World Habitat Day 2013 key housing facts
The following talking points can be coupled with local statistics and facts to create awareness this World Habitat Day. Or they may be used as part of your door display or parade activities.
- Today, 1.6 billion people live in inadequate shelter around the world; 1 billion of those live in slums.
- About one in four people live in conditions that harm their health, safety, prosperity and opportunities.
- By 2030, UN-HABITAT estimates an additional 3 billion people, about 40 percent of the world’s population, will need access to housing. This translates into a demand for 96,150 new affordable units every day and 4,000 every hour.
- By 2050, 70 percent of the world’s population is projected to be living in urban areas, causing slums and unplanned settlements to swell.
- Adequate shelter is a critical foundation for breaking the cycle of poverty.
- Every 5 1/2 minutes, Habitat serves a family in need of better housing.
- Habitat has helped more than 3 million people since our founding in 1976.
- If we are to succeed in the fight against poverty housing, we must support the expansion of housing both as policy and as practice.
- On World Habitat Day, the first Monday of October, Habitat for Humanity joins the United Nations and organizations around the world in raising awareness, educating and mobilizing individuals and communities to take action on the current global housing crisis.
- Adequate housing is vitally important to the health of the world’s economies, communities and populations.

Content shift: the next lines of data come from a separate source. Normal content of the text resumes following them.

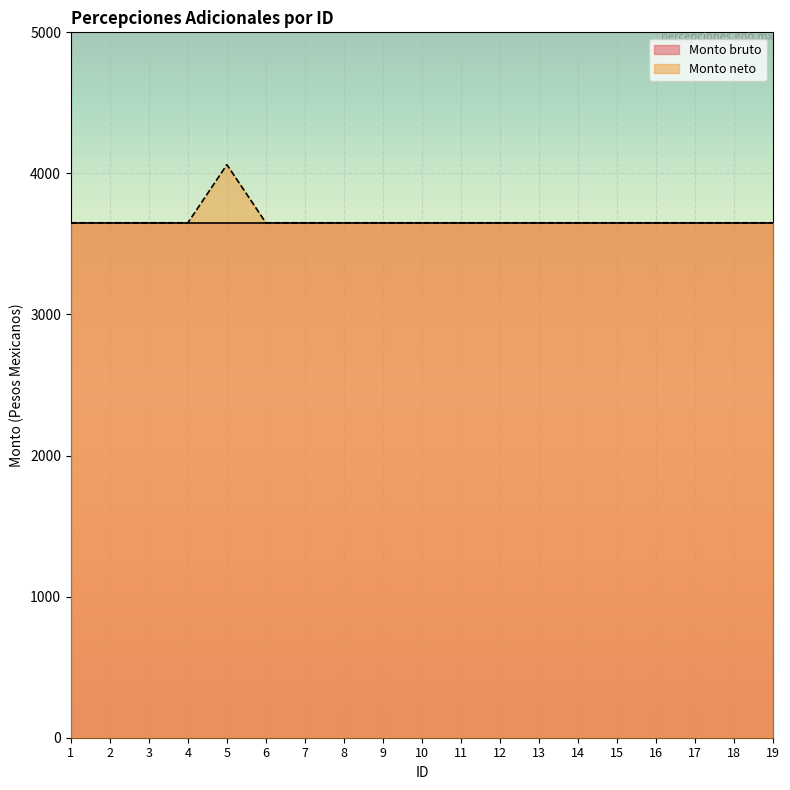

At which category does the data reach its first local peak?

5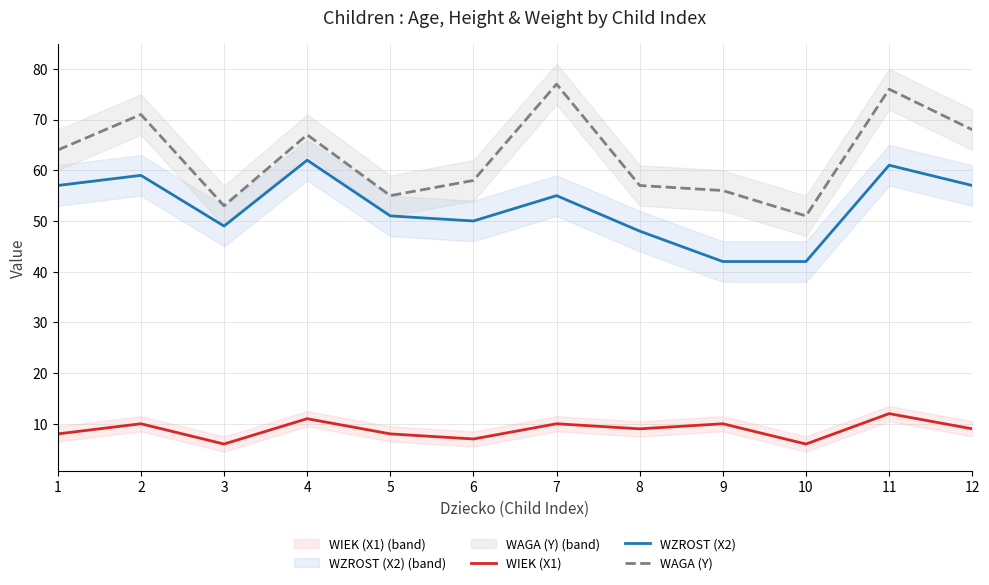

Reading right to left, transcribe all the data shown in this chart.

WIEK (X1): 12=9	11=12	10=6	9=10	8=9	7=10	6=7	5=8	4=11	3=6	2=10	1=8
WZROST (X2): 12=57	11=61	10=42	9=42	8=48	7=55	6=50	5=51	4=62	3=49	2=59	1=57
WAGA (Y): 12=68	11=76	10=51	9=56	8=57	7=77	6=58	5=55	4=67	3=53	2=71	1=64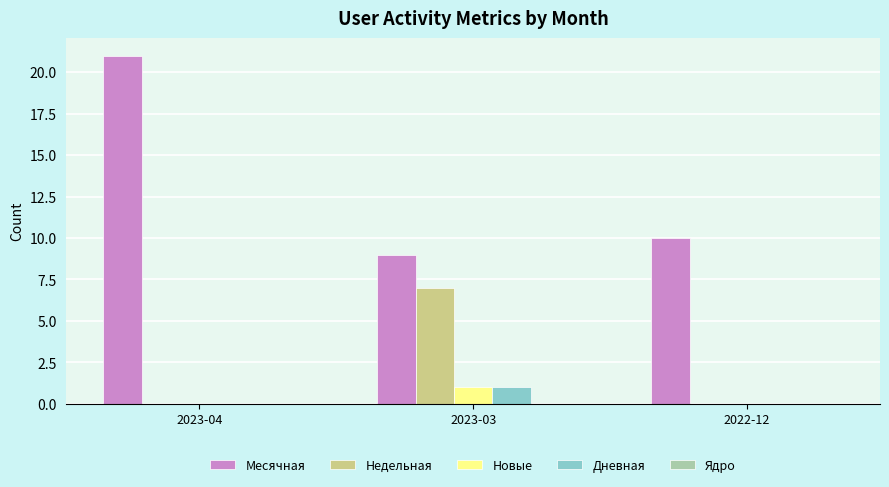

Which category has the highest value in the Недельная series?

2023-03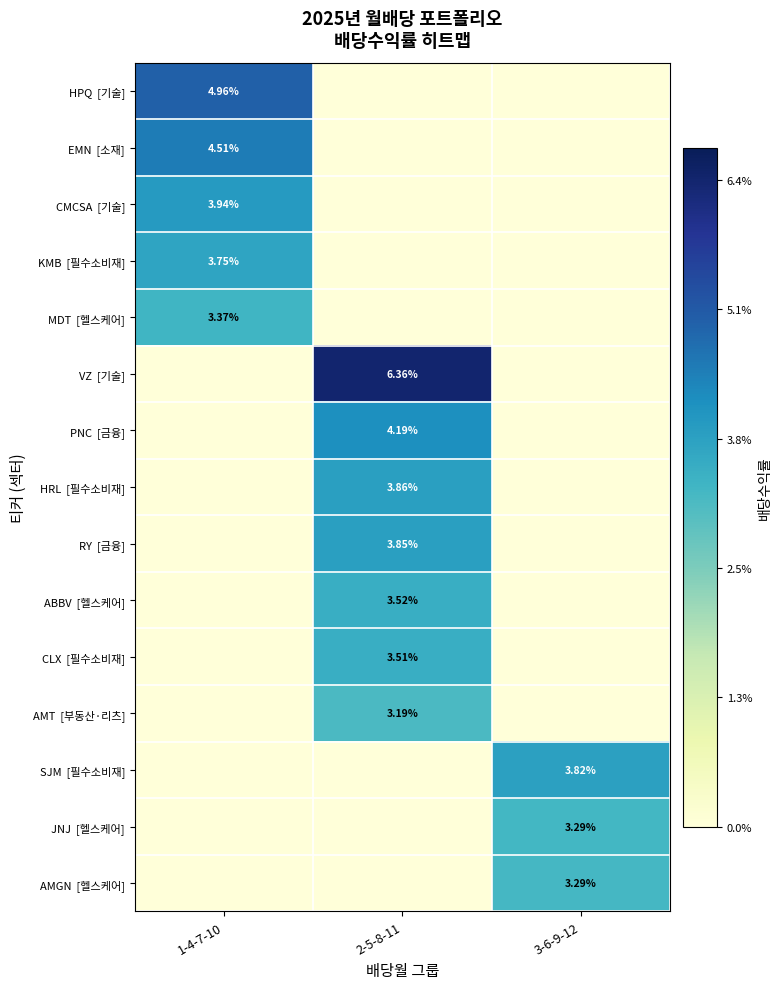

Which category has the lowest value across all series?

2-5-8-11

- Home ownership is a form of wealth accumulation through equity and forced savings from mortgage repayment.
- Good housing attracts economic investment and development.
- Decent shelter contributes to thriving school systems, community organizations and civic activism.
- Safe homes and neighborhoods help to build social stability and security.
- Estimates of homelessness in the United States vary from 1.6 million to 3 million people. Most studies conclude that about one-third of the homeless are children.
- Habitat works in more than 1,500 communities in the United States, and in more than 70 countries worldwide, from Argentina to Zambia.
- About 1 million volunteers work with Habitat every year worldwide.
- In 2012, Habitat's U.S. affiliates tithed $13 million of their own funds to international programs, benefiting families in more than 50 countries.